Want less IBM with that? IBM Cloud and Blockchains get cosy with rivals

Want less IBM with that? IBM Cloud and Blockchains get cosy with rivals
IBM image via shutterstock

IBM will embrace customers’ multi-node clouds and blockchains with changes to its virtual cloud stack in early 2019.

The systems giant is introducing changes that’ll ease installation and simplify management of IBM Cloud Private service and Blockchain Platform on non-IBM clouds. They already run on AWS and Azure – but with some effort.

Support for Google Cloud and OpenShift from Red Hat, the Linux-spinner (almost) bought by IBM for $34bn, is coming, too.

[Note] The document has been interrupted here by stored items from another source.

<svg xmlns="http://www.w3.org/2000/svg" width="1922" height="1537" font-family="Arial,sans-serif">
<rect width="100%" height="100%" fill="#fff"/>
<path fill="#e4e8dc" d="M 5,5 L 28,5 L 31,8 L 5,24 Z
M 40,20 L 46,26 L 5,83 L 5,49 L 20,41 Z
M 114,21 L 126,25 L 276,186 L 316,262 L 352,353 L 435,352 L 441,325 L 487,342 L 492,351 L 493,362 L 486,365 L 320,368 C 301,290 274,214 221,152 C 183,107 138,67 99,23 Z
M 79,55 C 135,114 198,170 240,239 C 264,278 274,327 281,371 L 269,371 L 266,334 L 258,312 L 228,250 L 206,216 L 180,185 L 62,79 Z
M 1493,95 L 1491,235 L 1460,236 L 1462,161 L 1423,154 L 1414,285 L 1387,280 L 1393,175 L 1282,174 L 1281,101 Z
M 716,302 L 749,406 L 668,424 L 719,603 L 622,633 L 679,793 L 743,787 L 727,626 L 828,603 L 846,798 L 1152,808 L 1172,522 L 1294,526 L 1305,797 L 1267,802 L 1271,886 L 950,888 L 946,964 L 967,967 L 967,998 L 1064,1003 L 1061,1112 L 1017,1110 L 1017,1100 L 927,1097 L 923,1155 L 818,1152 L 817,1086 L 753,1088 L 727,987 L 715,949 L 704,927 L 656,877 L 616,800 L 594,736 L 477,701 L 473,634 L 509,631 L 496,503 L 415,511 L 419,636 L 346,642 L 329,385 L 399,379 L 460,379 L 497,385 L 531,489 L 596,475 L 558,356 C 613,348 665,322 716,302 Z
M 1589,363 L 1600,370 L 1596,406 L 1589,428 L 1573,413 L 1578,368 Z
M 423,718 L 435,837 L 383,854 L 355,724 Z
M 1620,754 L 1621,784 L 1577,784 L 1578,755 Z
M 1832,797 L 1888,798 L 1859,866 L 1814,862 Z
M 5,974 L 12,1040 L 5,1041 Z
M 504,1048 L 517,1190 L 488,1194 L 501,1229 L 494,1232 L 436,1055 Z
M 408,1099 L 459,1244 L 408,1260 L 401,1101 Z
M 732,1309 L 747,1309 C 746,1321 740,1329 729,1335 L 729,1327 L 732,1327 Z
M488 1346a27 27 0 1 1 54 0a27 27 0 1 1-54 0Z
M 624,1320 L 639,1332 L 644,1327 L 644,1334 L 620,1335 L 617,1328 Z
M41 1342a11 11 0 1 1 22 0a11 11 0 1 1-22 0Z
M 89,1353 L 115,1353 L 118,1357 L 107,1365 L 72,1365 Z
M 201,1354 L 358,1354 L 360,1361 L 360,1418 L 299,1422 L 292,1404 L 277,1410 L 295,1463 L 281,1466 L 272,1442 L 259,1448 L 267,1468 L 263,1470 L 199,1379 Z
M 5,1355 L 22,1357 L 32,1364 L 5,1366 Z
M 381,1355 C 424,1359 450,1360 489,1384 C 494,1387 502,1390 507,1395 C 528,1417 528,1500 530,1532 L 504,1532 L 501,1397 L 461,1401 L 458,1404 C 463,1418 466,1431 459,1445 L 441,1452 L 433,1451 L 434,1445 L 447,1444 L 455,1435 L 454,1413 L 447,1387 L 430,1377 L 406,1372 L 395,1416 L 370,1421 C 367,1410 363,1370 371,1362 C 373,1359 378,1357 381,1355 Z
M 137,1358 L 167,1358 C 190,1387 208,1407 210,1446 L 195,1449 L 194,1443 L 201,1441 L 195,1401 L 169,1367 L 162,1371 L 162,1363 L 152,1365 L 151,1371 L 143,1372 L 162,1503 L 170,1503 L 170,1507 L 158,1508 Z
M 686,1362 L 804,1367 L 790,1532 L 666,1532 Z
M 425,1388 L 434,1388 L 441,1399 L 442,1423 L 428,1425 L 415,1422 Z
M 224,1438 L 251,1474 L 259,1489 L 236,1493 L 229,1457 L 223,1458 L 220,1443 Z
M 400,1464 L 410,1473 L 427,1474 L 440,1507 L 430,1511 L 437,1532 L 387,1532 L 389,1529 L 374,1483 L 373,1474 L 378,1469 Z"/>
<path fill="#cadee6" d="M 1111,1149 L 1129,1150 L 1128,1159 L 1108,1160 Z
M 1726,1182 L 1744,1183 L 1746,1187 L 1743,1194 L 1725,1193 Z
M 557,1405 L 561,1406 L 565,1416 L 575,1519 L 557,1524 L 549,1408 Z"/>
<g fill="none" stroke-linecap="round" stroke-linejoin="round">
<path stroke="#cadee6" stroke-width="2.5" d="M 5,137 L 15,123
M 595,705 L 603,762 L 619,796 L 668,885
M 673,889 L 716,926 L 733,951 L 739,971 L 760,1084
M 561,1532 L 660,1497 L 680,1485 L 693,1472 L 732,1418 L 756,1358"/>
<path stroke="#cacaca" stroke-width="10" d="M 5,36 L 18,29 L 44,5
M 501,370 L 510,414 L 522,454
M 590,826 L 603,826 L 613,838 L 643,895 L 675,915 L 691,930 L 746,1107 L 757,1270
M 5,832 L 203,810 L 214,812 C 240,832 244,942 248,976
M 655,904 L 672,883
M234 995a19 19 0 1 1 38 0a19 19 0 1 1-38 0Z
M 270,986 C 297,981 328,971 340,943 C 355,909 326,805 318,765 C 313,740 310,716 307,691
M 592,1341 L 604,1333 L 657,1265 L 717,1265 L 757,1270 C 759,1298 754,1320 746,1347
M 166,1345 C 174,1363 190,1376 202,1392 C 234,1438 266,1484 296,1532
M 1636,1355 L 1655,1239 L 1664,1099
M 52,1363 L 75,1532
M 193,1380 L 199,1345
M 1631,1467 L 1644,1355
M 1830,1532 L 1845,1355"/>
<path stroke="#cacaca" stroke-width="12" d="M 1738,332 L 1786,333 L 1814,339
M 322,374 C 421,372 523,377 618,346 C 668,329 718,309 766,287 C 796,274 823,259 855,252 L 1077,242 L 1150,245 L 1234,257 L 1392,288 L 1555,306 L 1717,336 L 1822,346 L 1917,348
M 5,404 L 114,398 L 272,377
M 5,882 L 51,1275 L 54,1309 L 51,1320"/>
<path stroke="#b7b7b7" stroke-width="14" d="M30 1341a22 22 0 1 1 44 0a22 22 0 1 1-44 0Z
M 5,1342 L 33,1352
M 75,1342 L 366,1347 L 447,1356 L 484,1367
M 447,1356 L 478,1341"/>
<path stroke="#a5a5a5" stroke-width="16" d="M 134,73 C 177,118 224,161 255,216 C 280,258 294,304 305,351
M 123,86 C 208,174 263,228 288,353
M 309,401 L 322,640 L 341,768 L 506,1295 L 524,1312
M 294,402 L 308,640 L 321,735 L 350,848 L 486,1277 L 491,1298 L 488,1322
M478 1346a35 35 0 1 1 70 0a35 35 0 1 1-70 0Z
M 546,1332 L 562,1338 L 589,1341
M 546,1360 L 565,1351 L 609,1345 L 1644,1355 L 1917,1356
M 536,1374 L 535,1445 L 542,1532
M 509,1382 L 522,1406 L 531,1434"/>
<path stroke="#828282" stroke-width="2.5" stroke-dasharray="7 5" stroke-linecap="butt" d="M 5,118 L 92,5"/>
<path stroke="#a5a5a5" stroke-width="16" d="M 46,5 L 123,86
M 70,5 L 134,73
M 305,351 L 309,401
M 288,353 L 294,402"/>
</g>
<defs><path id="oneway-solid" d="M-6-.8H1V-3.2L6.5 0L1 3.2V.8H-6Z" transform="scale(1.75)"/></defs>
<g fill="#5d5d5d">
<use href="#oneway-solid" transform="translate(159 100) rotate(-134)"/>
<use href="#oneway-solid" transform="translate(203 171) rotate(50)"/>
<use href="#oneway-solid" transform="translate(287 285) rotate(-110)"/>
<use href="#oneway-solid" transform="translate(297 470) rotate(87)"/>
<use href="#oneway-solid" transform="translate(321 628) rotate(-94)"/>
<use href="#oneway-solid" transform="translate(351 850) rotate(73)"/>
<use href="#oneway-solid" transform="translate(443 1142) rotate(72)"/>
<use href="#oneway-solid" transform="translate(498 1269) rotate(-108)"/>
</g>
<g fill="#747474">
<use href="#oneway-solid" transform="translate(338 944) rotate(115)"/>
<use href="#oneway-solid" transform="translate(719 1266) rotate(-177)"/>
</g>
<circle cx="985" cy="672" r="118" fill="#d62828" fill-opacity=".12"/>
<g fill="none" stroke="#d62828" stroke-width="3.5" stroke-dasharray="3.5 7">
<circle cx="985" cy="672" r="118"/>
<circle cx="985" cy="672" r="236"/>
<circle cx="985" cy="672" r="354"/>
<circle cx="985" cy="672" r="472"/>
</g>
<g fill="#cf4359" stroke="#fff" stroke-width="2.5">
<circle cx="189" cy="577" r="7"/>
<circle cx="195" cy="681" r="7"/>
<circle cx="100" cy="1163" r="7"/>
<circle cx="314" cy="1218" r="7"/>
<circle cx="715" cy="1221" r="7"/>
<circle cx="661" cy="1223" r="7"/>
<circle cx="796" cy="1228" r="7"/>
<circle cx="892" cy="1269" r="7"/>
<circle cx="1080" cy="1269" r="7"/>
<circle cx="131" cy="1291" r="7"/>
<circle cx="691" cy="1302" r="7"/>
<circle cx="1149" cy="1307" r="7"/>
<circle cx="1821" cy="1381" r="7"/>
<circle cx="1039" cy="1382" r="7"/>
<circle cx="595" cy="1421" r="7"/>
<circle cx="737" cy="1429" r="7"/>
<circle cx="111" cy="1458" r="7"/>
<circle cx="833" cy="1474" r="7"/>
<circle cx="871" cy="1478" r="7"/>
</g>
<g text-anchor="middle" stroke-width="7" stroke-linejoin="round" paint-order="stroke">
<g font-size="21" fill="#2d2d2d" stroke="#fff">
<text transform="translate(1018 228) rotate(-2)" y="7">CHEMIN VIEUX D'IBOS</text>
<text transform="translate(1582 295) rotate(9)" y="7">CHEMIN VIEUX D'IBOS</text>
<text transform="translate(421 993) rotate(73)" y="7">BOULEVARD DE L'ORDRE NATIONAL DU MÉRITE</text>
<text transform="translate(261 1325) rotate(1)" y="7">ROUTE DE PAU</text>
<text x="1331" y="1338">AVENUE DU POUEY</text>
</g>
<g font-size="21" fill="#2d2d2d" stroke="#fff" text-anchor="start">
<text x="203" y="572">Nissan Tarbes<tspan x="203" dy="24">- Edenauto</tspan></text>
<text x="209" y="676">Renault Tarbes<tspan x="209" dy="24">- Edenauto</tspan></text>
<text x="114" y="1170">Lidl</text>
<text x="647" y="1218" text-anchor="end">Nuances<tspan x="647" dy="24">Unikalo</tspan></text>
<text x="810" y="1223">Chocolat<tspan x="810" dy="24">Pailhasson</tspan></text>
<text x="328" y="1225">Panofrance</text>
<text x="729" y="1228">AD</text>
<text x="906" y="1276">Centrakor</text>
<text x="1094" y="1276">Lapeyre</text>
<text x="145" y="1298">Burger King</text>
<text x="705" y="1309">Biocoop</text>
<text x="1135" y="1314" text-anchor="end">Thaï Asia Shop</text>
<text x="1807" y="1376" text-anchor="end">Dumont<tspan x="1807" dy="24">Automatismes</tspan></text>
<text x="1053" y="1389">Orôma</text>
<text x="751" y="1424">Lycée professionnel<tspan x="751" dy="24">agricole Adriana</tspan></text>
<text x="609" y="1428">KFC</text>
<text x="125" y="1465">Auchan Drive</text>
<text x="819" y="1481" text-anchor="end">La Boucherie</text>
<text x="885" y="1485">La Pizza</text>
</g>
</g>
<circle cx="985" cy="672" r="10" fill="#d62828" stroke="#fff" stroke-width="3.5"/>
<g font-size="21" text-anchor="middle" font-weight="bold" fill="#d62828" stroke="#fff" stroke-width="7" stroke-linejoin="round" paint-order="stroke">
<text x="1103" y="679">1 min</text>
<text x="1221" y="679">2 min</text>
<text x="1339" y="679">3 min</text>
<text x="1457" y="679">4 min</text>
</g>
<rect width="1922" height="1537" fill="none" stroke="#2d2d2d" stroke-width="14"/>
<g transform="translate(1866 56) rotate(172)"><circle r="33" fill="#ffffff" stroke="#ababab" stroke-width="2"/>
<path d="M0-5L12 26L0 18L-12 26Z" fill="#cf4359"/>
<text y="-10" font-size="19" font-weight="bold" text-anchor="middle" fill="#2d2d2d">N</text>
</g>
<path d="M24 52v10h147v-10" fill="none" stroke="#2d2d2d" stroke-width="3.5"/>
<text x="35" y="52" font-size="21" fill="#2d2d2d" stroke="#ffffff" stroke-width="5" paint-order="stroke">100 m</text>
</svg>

Also, coming is deeper integration between IBM’s Cloud Kubernetes service and competitor’s clouds.

Gari Singh, IBM Blockchain platform CTO, promised changes in the first or second quarter of 2019 speaking at the Linux Foundation’s Hyperledger Forum in Basel.

IBM is one of the open-source Hyperledger blockchain-for-business project’s largest individual contributors, with its Wal-Mart Food Trust network and Tradelens with Maersk serving as flagships.

Singh reckoned that as early blockchains have grown customers have inevitably wanted to bring on other partners who are using clouds from rival providers AWS and Azure. It’s impossible to offer an IBM-only stack.

“One of the things that started to come up was: ‘I want to bring on a company, but they have a contract with AWS’,” Singh said.

IBM, therefore will take steps making it easier to install and manage nodes licensed by IBM anywhere and to use other vendors’ nodes with IBM’s management software and tooling.

“From a technical perspective it’s all possible to do that today,” he said “But from the offering of having more tooling and consoles – that’s what we have coming over the next quarters.

“We have been working on the various interoperability layers and our goal is to provide just a set of tools that lets you work with all the nodes – not just use the fabric API itself.”

IBM wants to arrive at a point where it’s “Kubernetes native” he said.